The horizontal range of an oblique projectile is equal to the distance through which a projectile has to fall freely from rest to acquire a velocity equal to the velocity of projection in magnitude. The angle of projection is

To solve the problem, we need to find the angle of projection (θ) such that the horizontal range (R) of an oblique projectile is equal to the distance (h) through which a projectile has to fall freely from rest to acquire a velocity equal to the velocity of projection (u) in magnitude. ### Step-by-Step Solution: 1. **Understand the Range of Projectile Motion**: The formula for the horizontal range \( R \) of a projectile launched with an initial velocity \( u \) at an angle \( \theta \) is given by: \[ R = \frac{u^2 \sin 2\theta}{g} \] where \( g \) is the acceleration due to gravity. 2. **Free Fall Distance**: When an object falls freely from rest, the distance \( h \) it falls to reach a velocity \( u \) can be derived from the third equation of motion: \[ v^2 = u^2 + 2gh \] Here, the initial velocity \( u = 0 \) (since it falls from rest), and \( v \) becomes \( u \) (the final velocity).

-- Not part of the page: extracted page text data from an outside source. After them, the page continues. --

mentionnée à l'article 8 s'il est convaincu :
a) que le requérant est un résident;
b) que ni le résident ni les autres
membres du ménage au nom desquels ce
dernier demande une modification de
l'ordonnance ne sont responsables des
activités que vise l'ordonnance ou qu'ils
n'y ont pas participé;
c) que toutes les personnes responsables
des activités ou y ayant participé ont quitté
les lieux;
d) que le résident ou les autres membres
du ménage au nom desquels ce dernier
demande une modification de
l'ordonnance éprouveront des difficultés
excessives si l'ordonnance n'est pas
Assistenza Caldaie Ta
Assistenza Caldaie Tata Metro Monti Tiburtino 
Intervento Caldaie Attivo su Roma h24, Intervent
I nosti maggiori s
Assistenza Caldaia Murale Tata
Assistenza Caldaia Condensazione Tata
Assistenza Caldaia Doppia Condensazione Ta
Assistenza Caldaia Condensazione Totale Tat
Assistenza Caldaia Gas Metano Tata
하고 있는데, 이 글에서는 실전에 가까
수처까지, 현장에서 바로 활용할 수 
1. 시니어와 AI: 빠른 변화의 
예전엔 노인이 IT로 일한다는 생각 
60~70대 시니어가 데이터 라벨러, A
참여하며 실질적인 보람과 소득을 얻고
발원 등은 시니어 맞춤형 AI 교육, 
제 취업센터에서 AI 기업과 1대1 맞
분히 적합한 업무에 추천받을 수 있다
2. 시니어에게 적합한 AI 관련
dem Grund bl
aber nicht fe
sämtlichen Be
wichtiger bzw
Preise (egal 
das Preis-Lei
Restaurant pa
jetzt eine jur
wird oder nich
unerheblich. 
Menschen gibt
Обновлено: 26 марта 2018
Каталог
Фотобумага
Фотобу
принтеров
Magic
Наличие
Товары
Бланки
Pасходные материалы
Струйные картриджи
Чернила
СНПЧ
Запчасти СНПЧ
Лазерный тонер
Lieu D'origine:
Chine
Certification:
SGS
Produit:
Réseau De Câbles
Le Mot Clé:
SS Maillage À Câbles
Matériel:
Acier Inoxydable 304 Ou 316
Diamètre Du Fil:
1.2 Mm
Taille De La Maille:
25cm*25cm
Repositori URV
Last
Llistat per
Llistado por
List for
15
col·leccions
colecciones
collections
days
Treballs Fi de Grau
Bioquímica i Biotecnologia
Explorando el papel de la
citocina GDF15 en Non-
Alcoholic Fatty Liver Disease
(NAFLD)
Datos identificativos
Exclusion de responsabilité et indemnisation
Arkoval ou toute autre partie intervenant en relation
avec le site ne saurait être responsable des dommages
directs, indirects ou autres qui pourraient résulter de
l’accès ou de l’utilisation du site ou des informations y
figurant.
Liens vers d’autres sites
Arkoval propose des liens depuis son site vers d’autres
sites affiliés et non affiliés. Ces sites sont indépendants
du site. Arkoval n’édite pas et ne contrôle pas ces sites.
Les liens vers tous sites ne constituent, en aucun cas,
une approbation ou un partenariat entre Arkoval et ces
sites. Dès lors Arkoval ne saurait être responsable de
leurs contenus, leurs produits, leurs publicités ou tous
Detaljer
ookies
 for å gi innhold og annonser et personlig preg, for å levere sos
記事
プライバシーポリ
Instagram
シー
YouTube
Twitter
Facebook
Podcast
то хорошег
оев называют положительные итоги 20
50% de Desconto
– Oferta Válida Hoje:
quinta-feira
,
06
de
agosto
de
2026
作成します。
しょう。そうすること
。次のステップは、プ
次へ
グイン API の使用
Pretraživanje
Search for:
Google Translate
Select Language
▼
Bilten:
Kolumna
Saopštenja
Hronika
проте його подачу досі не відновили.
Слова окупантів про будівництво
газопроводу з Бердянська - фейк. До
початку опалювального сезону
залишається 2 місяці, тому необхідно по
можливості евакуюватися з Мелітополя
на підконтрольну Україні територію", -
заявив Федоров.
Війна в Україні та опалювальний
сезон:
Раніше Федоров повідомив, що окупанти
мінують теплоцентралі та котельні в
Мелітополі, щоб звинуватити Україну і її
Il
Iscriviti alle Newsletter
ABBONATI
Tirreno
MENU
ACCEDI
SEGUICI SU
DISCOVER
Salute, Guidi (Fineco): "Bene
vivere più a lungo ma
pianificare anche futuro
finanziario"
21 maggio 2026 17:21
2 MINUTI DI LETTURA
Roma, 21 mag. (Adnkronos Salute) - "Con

Thus, we have: \[ u^2 = 0 + 2gh \implies h = \frac{u^2}{2g} \] 3. **Equate the Two Distances**: According to the problem, the horizontal range \( R \) is equal to the distance \( h \): \[ R = h \] Substituting the expressions for \( R \) and \( h \): \[ \frac{u^2 \sin 2\theta}{g} = \frac{u^2}{2g} \] 4. **Simplify the Equation**: We can cancel \( u^2 \) and \( g \) (assuming \( u \neq 0 \) and \( g \neq 0 \)): \[ \sin 2\theta = \frac{1}{2} \] 5. **Find the Angle**: The sine function equals \( \frac{1}{2} \) at specific angles: \[ 2\theta = 30^\circ \quad \text{or} \quad 2\theta = 150^\circ \] Therefore, dividing by 2 gives: \[ \theta = 15^\circ \quad \text{or} \quad \theta = 75^\circ \] 6. **Select the Correct Angle**: The problem asks for the angle of projection. Both \( 15^\circ \) and \( 75^\circ \) are valid, but if we consider typical projectile motion scenarios, we often select the larger angle for maximum range. Thus, the angle of projection is: \[ \theta = 75^\circ \] ### Final Answer: The angle of projection is \( \theta = 75^\circ \).